IEEE Talks IoT: Doug Houseman

doug houseman

Doug Houseman’s 30-year career in the power industry includes a lead role in the IEEE Power and Energy Society’s Intelligent Grid Coordinating Committee, helping develop the National Institute of Science and Technology’s smart grid framework model. Doug is vice president for technology and innovations at EnerNex LLC, and as an IoT subject matter expert discusses opportunities around automatic monitoring and control in the home and how it can benefit the electrical grid.

Question: Homes are full of devices that never really completely shut off – televisions, computers and other media devices, for example. How can the Internet of Things help manage their energy consumption?


Doug Houseman: Between nine and 14 per cent of the power that comes into your home goes for standby, and you’re not getting any value out of it. And, the more technical you are, the younger you are, the higher that percentage gets because you have more computers, more large screen TVs and more cell phones. As you move further and further into the digital, always-connected world, you’re using more and more of your energy just to be ready to do something. For example, IoT can allow a simple text to be sent to the house from one of the kids leaving school, so when they arrive home their media stack and computers are all warmed and ready to go, but otherwise they are completely turned off during the night or when no one is home. This reduces electricity bills.

Question: So what happens as homes get even more technologically advanced with smarter appliances?

Houseman: There are companies now that offer IP-enabled breakers for both household and commercial electrical panels, so instead of having to turn off every little device, you can actually sit down and program the panel. You can also log into the panel from anywhere in the world on the Internet and be able to reset any of the devices. Not only that, you can look breaker by breaker at what’s going on in a panel and understand where you might have a short circuit or another problem. Not only can you save electricity with IoT, and customize your electricity use to suite your lifestyle, but you can detect potential safety issues that might not manifest themselves for several more years.

Question: Are there applications that have been around for a while that are a precursor to the IoT applications we are starting to see in smart homes, smart buildings and across electrical grids?

Houseman: We’ve been doing things in the industry with building control system and demand response programs since the mid-1980s that would probably be considered IoT. If you look at the On-Call program down in Florida that began in 1984, it now has almost five million devices that it’s controlling and it’s probably one of the most valuable programs for energy savings in the United States. The actual Internet wasn’t involved but we have been doing large-scale control over a network going back three decades, and we now have some understanding of how to control millions of devices.

Question: Who is driving IoT in terms of its application towards more efficient electricity? Is it consumers? People who think consumers want a smarter home? Or is it the utilities themselves?

Houseman: It’s a mix. There are leading-edge customers who are interested.
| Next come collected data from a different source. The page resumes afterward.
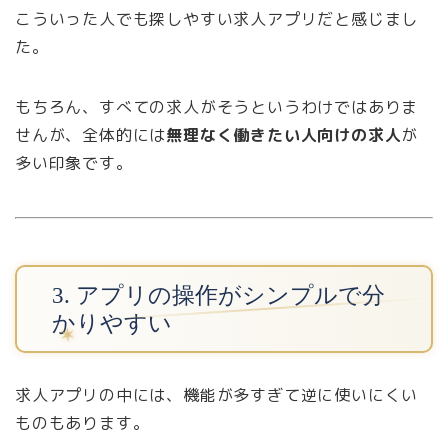
こういった人でも探しやすい求人アプリだと感じまし
た。
もちろん、すべての求人がそうというわけではありま
せんが、全体的には
無理なく働きたい人向けの求人
が
多い印象です。
3. アプリの操作がシンプルで分
かりやすい
求人アプリの中には、機能が多すぎて逆に使いにくい
ものもあります。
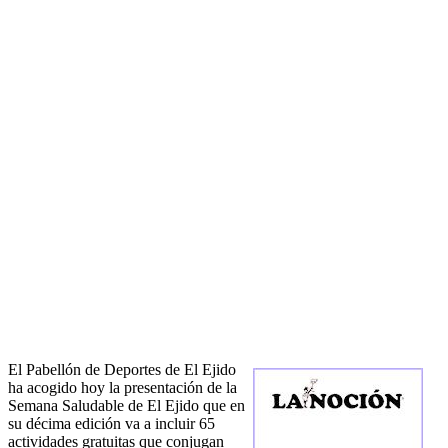
El Pabellón de Deportes de El Ejido
ha acogido hoy la presentación de la
Semana Saludable de El Ejido que en
su décima edición va a incluir 65
actividades gratuitas que conjugan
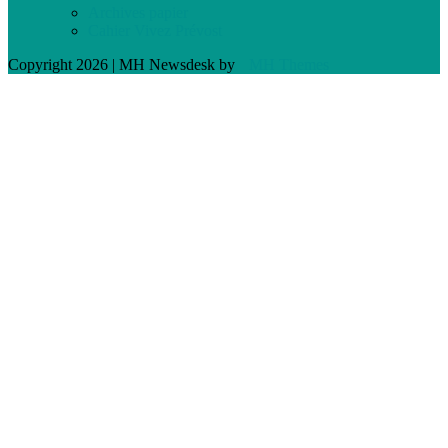
Archives papier
Cahier Vivez Prévost
Copyright 2026 | MH Newsdesk by
MH Themes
They’re not sure that they’re going to save money at this point because the technology is still not cheap, but they’re interested. We have home builders building high-end luxury homes and believe they need this kind of automation because of the “gee whiz” factor. And then there’s the utilities that realize they can have some control over what customers are doing around demand, and in the long run they may be able to match high levels of photovoltaic in the grid with demand in a much more reasonable fashion. In addition, you have companies such as Google and Apple who are building interesting apps on their mobile devices to allow people to use this stuff in an intuitive fashion, while retailers see a category they can own. There’s also companies such as Comcast and ADT that are looking to expand into new markets and create new revenue channels.

Question: You mentioned ADT, a security company. What are the concerns around security given that we putting all sorts of automated, connected devices in our homes?

Houseman: There’s concerns about security no matter what you do. And if I don’t do something about managing my electricity use and we go to a highly renewable future then one of my security concerns is when I want electricity will it be there? Or will the grid become much more unreliable? If somebody can turn on your television set when you’re not home, how big a deal is that? I don’t have an answer but for a homeowner or a business what am I going to do? Turn something on, turn something off? We’re going to have to take reasonable precautions and think about what level of security we build into these devices.